Dünyanın neresinde olursa olsun, insanlar müzik duyduklarında içgüdüsel olarak ritim tutmaya ve
müzikle senkronize olarak dans etmeye başlar ya da bir şekilde hareket ederler.
Darwin İnsanın Türeyişi (The Descent of Man ,and Selection in Relation to Sex) kitabında bundan
şöyle bahseder;
‘’İnsan yetilerinin arasında en esrarengiz olanı müziktir.’’
İnsanlık tarihi boyunca müziğin bir grubu birbirine bağlayıcı etkide bulunduğuna dair araştırmalar
yapılmıştır. Örneğin bir çalışmada birbiriyle senkronize olarak ritim tutan iki kişinin, senkronize olmayan
bir şekilde ritim tutan iki kişiye göre birbirleri hakkında daha pozitif görüşe sahip oldukları görülmüştür.
Çocuklarda yapılan bir başka araştırmaya göre 8 yaşındaki çocukların bir kısmı 10 aylık bir müzik
eğitimi sonunda müzik eğitimi almayanlara oranla sosyal davranış ölçeği sonuçları sempati yetilerinde ve
sosyal davranışlarında kontrol grubuna oranla fazla puan almışlardır.
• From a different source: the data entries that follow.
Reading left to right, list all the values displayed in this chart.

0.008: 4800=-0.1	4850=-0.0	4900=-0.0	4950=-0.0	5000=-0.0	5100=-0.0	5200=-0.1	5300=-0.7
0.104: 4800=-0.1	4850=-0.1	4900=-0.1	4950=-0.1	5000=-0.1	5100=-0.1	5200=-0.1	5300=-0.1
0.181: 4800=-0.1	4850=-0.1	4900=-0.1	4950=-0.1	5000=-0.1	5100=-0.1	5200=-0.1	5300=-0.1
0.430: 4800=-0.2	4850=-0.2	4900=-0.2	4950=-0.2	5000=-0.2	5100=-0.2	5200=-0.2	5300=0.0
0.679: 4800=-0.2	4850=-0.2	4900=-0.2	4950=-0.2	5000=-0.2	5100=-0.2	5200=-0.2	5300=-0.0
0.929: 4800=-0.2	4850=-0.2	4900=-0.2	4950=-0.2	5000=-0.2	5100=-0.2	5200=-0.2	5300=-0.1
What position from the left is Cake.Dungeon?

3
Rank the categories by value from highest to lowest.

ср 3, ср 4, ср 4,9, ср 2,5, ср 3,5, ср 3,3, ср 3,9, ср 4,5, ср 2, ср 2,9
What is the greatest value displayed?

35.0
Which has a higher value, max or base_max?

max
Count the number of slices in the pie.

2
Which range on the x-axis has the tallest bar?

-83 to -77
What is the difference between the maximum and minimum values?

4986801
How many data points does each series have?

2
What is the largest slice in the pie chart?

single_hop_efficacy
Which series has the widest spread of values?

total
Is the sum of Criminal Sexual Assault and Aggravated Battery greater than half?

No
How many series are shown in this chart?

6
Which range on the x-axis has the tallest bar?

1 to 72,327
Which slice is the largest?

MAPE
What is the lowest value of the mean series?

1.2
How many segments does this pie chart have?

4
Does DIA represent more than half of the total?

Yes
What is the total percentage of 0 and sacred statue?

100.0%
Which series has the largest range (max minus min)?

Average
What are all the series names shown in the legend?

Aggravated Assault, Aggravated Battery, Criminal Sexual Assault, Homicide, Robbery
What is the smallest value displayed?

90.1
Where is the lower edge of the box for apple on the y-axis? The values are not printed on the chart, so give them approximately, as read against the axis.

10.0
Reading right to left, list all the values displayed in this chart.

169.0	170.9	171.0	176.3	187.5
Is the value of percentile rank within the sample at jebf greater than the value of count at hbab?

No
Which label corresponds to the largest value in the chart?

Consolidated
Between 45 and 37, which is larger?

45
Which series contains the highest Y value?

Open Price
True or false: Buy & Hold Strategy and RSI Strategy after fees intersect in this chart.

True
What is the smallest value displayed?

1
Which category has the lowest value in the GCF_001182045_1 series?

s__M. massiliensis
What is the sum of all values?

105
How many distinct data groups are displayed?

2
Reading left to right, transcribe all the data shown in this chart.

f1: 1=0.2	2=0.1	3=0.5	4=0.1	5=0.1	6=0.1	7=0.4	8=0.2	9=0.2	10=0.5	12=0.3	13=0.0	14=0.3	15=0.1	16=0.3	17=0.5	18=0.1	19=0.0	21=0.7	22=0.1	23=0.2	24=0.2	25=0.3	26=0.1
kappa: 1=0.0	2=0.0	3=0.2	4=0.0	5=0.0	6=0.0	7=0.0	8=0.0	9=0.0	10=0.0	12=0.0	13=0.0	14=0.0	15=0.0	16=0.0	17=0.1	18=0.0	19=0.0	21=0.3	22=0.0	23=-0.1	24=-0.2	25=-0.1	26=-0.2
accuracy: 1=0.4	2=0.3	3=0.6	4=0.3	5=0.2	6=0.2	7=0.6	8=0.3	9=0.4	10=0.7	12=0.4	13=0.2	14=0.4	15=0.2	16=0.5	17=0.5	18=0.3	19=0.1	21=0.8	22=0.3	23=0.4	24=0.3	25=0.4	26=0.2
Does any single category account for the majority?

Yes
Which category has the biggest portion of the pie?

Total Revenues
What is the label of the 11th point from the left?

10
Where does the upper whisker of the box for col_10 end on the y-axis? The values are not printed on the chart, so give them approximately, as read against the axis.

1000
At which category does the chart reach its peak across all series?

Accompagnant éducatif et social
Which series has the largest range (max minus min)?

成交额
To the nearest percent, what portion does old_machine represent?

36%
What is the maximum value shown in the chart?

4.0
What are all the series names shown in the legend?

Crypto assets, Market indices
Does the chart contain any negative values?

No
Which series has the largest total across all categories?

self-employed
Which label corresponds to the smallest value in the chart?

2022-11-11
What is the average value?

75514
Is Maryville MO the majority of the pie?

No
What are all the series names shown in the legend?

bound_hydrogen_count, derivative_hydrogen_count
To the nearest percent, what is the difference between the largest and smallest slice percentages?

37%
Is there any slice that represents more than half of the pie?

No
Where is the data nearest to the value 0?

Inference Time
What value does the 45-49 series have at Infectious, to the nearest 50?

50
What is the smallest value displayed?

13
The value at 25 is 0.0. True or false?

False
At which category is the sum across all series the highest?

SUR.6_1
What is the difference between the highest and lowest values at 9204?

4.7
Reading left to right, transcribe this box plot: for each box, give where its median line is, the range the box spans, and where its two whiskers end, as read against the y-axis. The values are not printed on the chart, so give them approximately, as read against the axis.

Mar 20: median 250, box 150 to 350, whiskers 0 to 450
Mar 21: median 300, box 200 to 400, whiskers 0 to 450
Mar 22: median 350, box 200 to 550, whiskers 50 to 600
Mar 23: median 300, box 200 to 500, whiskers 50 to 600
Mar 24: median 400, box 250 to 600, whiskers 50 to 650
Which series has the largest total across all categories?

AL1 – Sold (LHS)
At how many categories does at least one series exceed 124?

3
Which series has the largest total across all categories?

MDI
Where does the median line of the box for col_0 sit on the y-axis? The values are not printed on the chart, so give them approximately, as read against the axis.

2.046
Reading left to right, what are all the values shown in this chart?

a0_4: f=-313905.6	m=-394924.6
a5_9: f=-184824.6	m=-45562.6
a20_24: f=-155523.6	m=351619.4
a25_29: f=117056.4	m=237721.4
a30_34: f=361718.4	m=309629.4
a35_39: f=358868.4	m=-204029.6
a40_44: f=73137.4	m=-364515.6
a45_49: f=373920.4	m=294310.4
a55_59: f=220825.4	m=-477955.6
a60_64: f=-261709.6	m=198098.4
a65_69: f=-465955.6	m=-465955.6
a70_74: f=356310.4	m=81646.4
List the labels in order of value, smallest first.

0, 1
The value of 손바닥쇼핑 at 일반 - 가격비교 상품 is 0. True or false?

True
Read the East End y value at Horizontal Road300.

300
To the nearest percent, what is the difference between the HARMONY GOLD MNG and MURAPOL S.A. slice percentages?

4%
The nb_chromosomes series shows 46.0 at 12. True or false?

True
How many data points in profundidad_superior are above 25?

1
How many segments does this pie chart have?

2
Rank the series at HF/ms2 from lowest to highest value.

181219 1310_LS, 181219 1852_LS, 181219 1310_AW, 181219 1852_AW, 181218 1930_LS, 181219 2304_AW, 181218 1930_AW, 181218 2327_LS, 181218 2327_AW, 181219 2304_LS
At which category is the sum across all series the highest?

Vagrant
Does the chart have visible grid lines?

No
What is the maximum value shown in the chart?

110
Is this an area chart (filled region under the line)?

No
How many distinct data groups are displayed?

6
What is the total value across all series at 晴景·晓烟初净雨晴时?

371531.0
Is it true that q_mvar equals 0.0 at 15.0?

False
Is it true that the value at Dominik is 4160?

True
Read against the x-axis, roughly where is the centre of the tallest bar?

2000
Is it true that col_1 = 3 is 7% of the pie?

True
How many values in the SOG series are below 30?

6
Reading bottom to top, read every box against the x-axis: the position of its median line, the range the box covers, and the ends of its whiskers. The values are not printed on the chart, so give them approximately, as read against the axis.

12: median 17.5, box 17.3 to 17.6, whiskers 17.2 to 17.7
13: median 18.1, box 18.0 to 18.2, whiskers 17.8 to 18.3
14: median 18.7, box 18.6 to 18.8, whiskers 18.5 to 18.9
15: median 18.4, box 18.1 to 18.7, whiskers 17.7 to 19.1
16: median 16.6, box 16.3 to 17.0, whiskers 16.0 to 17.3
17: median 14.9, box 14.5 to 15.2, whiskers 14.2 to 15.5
Bir başka araştırma ise 4 yaşındaki
çocuklar üzerinde yapılmıştır. Çocuklar iki gruba ayrılmış, birinci grup hep birlikte bir oyun oynarken,
ikinci grup birlikte ritim tutarak hareket edip şarkı söylemiş, hep birlikte yürüme birlikte koşma gibi ritmik
bir düzen sergilemişler. Sonuçlara göre ritmik uyum gösteren ikinci gruptaki çocuklar problem çözme
becerisi ve yardımlaşma yetisinde birinci gruptan fazla puan almışlar.
Senkronizasyon gruba ait olma eğilimimizin bir parçasıdır. Dikkat edilirse bebeklerde ritmik olarak çıkan
seslere karşı daha duyarlı ve seçicidirler. Bu tercihin bebeklerin hareketleriyle senkronize hareket eden
herhangi bir objeyle onları pozitif bir duygu durumuna soktuğu söylenebilir.
Bebekler müzikle anne karnında iken tanışır ve müziğe tepki vermeye başlar. Hepper 1991 de yaptığı bir
çalışma ile anne karnında iken melodi duyan fetüslerin kalp atışlarında ve hareketlerinde aktivasyon
gözlemlemiştir. Anne karnında iken müzik dinletilen bebeklerin doğduktan sonra ise aynı melodiye tepki
verdikleri hatta konuşmaya başladıklarında o şarkıyı söyledikleri dil gelişimi ile çocuğun bilişsel sürecini
desteklediği mesajını vermektedir. Araştırmalar müzisyenlerin sözel belleklerinin müzik eğitimi almamış
kişilere oranla daha yüksek olduğunu göstermektedir. Ayrıca müzisyenler hem sesli hem de sessiz
ortamlarda diğerlerine oranla cümleleri daha çok akılda tutabiliyor ve daha doğru tekrar edebiliyor.Bu
bağlamda yapılan çalışmalar müzik eğitiminin okuma becerisi ,dil gelişimi ve sosyal gelişim üzerinde
etkili olduğunu göstermektedir. Ancak bunun okuma yazma bilmeden de sadece ritmik uyum yani
senkronizasyon ile desteklendiği görülmektedir.
Anne bebek arasında başlatılan ilk iletişimde anne karnındaki bebeğin annesinin organlarından
duymuş olduğu sesler ile başlar. Bu iletişim ritmik iletişimdir. Bu yüzden stres ve kaygı halinde hızlı atan
anne kalbi çocuğa vücudun senkronizasyonu ile ilgili olumsuz mesajlar verebilir. Mozart effect olarak
bilinen ve hala zekaya olan etkisi kanıtlanmamış çalışmalar da vardır. Ancak hamile olduğunuz dönem
içerisinde size kendinizi iyi hissettirecek Osmanlı döneminde İbni Sina ‘nın El Kanun Fit Tıp kitabında da
belirttiği Rehavi makamları dinleyebilir, ruhsal açıdan kendinizi dingin hissedebilirsiniz.